== 出典文書
AI歌唱ソフト、VoiSona の新ボイスライブラリとして、ゴールデンボンバー鬼龍院翔CVの『機流音』 、SILENT SIRENすぅCVの『AiSuu 』がリリース。AI歌声合成の世界に新しい波

すでにテクノスピーチからも発表されている通り、本日12月19日より歌声合成ソフトであるVoiSonaに2つのボイスライブラリが追加されます。ゴールデンボンバー鬼龍院翔(@kiryuintw)さんがCVをつとめる機流音(きるね)と、SILENT SIRENすぅ(@sumiredooon)さんがCVをつとめるAiSuu(あいす)のそれぞれ。いずれも、本人そのものといってもいい歌声で歌わせることができ、その提供形態も含め、これまでの歌声合成とは少し異なる新しい動きになりそうです。
VoiSonaのエディタはWindows版、Mac版のそれぞれがありますが、いずれも無料。そこに追加ソングボイスとして機流音やAiSuuを入れる形ですが、それぞれサブスクの形となっており、年間ライセンスだと税込みで6,600円、月間ライセンスの場合は880円で利用することが可能です。サブスクという提供形態は歌声合成ソフトウェアとしては珍しい形ですが、以前の記事でも触れた通り、リアルアーティストに継続的な収益をフィードバックしたいというVoiSonaの設計思想があるようです。
またリリース記念として両ボイスライブラリの無料お試しキャンペーンが実施されており、4日間限定、つまり12月19日~12月22日の間に申込をすると1か月間無料で利用することが可能となっています。その二つのソングボイスを一足早く試すことができたので、その詳細について紹介していきたいと思います。

12月19日、VoiSonaの新ボイスライブラリ、機流音とAiSuuがリリース

すでに「AI歌声合成ソフト「VoiSona」が本日正式リリース。2022年内には鬼龍院翔(ゴールデンボンバー)、すぅ(SILENT SIREN)のボイスライブラリ発売も」や「CeVIO Pro(仮)改めVoiSonaのβ版無料公開がスタート。VSTiに加えAudio Unitsにも対応し、M1にもネイティブ対応」といった記事でも紹介してきたAI歌声合成ソフトのVoiSona。これはテクノスピーチが開発するソフトで、WindowsおよびMacのプラグイン環境で動作するとともにスタンドアロンでも使えるソフトとなっています。
冒頭でも触れたとおり、VoiSonaのエディタ自体は無料で誰でも入手可能。しかもこのエディタには標準で知声(ちせい)という女性シンガーのソングボイスが入っており、これも無料で使えるという嬉しいソフトとなっています。

VoiSonaのエディタ画面。このエディタ自体は無料で入手できる

実はこのVioSonaに搭載されている歌声合成エンジンはCeVIO AIに搭載されているものと基本的に同じもの。詳しくは以前の記事を参照いただきたいのですが、CeVIO AIのエンジンを作っているのがテクノスピーチである、という関係があるんですね。ただし、あくまでも別の製品であるため、ソングボイスに互換性はなく、あくまでもVoiSona用のソングボイスをインストールして使う必要がありますが、CeVIO AIとVoiSonaは姉妹ソフトという関係にあることから9月にはCeVIO AI用に出ていたソングボイスである「さとうささら」がVoiSona用にもリリースされ、CeVIO AIのさとうささらを持っているユーザーはVoiSonaのさとうささらも1年間無償で使える…といったサービスも用意されています。
====
== 提供資料
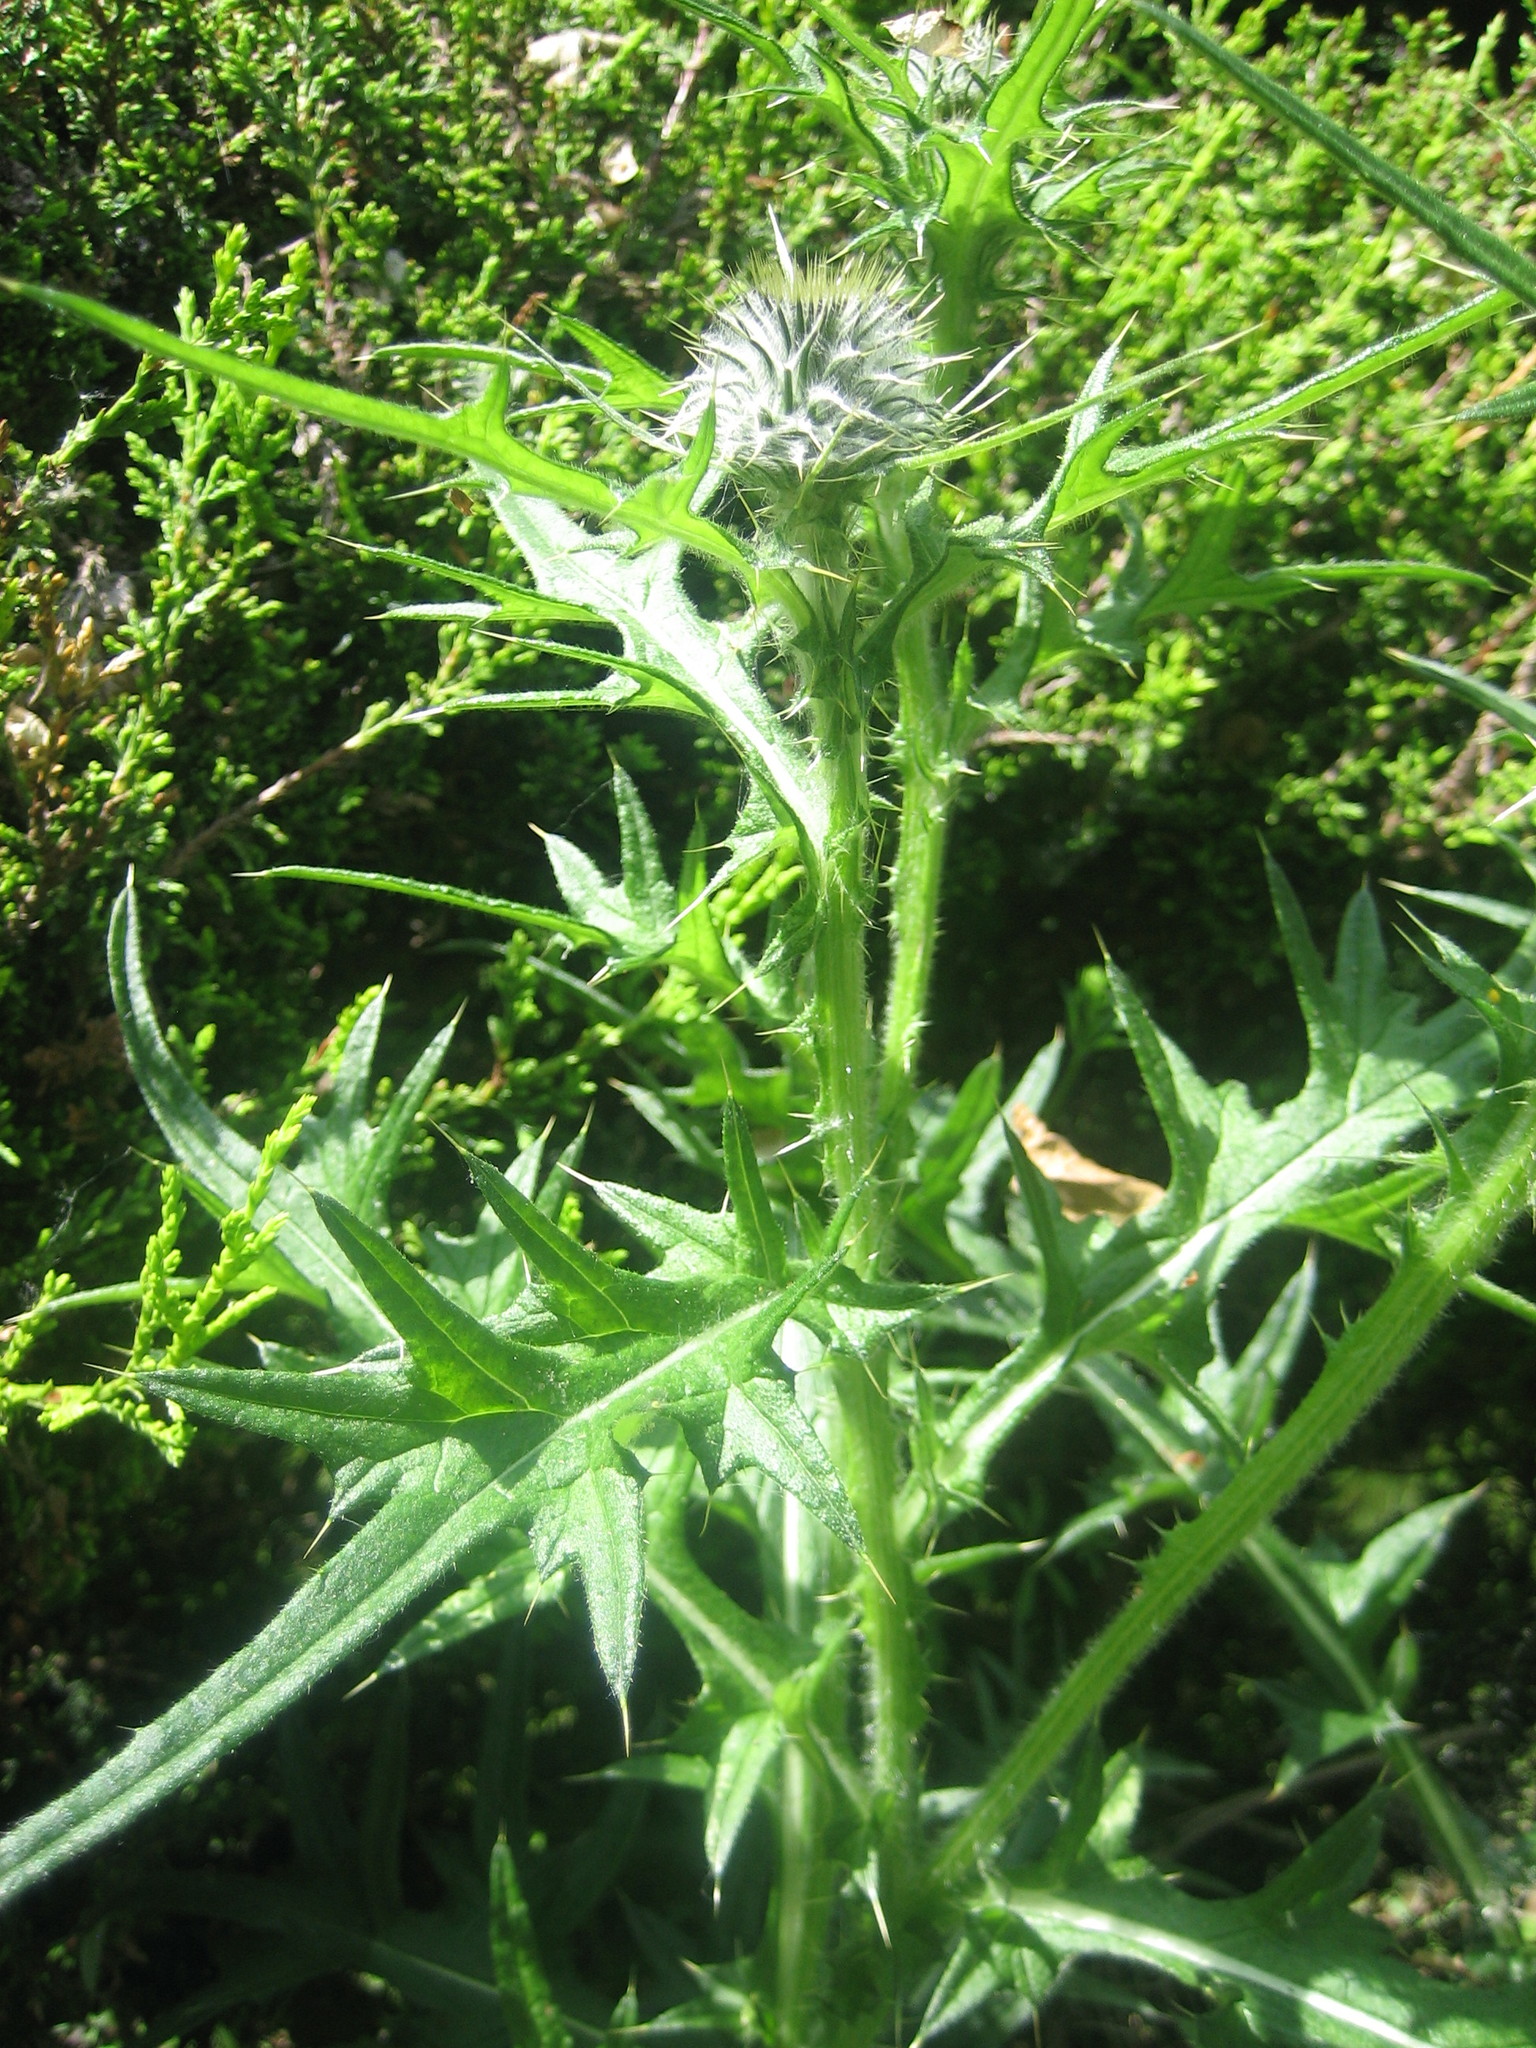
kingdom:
====
(次の課題):
**1)** VoiSonaに関する記事によると、VoiSonaのエディタに標準で入っている女性シンガーのソングボイスは何ですか。
**2)** VoiSonaに関する記事のうち、「AI歌唱ソフト、VoiSona の新ボイスライブラリとして、ゴールデンボンバー鬼龍院翔CVの『機流音』 、SILENT」から始まり「る新しい動きになりそうです。」で終わる部分を、そのまま書き写してください。

(解答):
**1)** 知声(ちせい)です。

**2)**
AI歌唱ソフト、VoiSona の新ボイスライブラリとして、ゴールデンボンバー鬼龍院翔CVの『機流音』 、SILENT SIRENすぅCVの『AiSuu 』がリリース。AI歌声合成の世界に新しい波

すでにテクノスピーチからも発表されている通り、本日12月19日より歌声合成ソフトであるVoiSonaに2つのボイスライブラリが追加されます。ゴールデンボンバー鬼龍院翔(@kiryuintw)さんがCVをつとめる機流音(きるね)と、SILENT SIRENすぅ(@sumiredooon)さんがCVをつとめるAiSuu(あいす)のそれぞれ。いずれも、本人そのものといってもいい歌声で歌わせることができ、その提供形態も含め、これまでの歌声合成とは少し異なる新しい動きになりそうです。